В это утро голов было великое множество, поскольку другой сосед цирюльника, книготорговец, развесил на проволоке недавно полученные из Парижа эстампы, закрепив их бельевыми прищепками. По крайней мере, на четырех изображался лик короля Франции в обрамлении из солнц, шпаг и лавров. Но немало было и других голов в париках, принадлежавших, нужно полагать, самым важным вельможам Франции. Полководцев можно было узнать по их позе — манием руки они посылали в бой войска. Законники внушительно хмурились. Люди мысли тонко усмехались над виньеткой из перекрещивающихся гусиных перьев, под которой виднелись столбцы стихов, ничего не говоривших Ти Ноэлю, ибо рабы не разумели грамоте. Были там и раскрашенные гравюры менее торжественного свойства; на них изображались празднества с потешными огнями в честь взятия неприятельского города, комический балет в исполнении лекарей, вооруженных громадными клистирами, общество в саду, развлекающееся игрой в жмурки, молодые повесы, рука которых блуждает за вырезом корсажа горничной, или — излюбленный сюжет — хитроумный любовник, который прилег на траву и созерцает в экстазе тайные прелести дамы, в невинности души раскачивающейся на качелях. Но в этот момент внимание Ти Ноэля привлекла гравюра на меди, последняя в ряду и отличавшаяся от прочих и темою и исполнением.
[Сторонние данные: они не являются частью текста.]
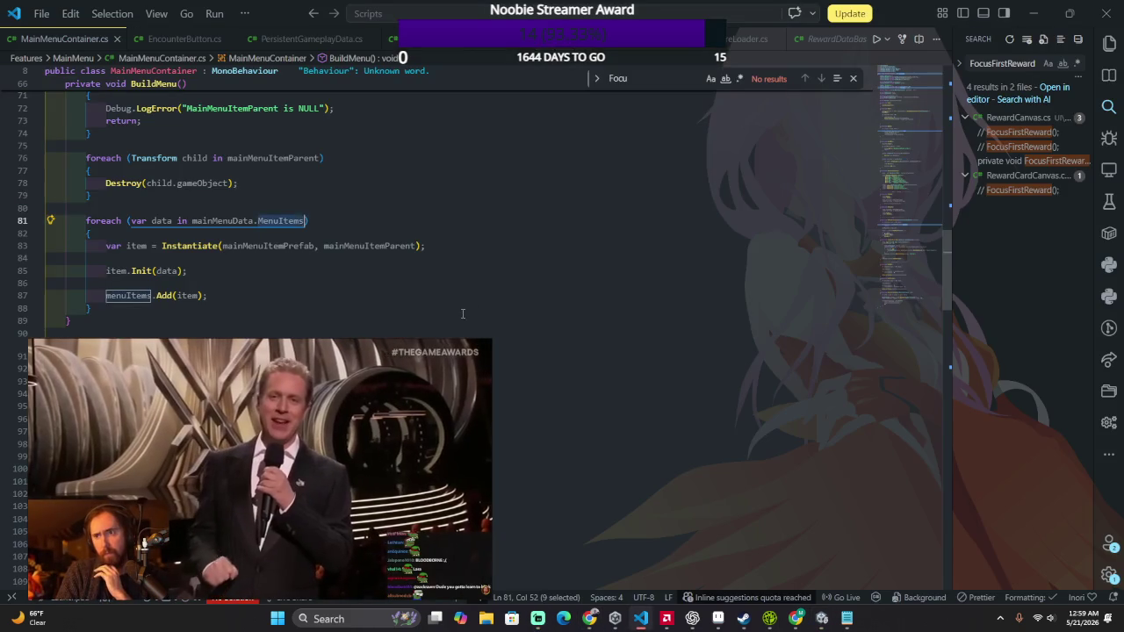
scroll(483, 313, "down", 5)
scroll(484, 313, "down", 20)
На ней был изображен некий француз, то ли адмирал, то ли посол, он стоял перед негром, восседавшим на троне, вокруг негра колыхались опахала из перьев, а трон был разукрашен резьбою, представлявшей обезьян и ящериц.
— Это что за люди? — дерзко осведомился Ти Ноэль у книготорговца, который, стоя на пороге своей лавки, раскуривал длинную глиняную трубку.
— Это король из твоих краев.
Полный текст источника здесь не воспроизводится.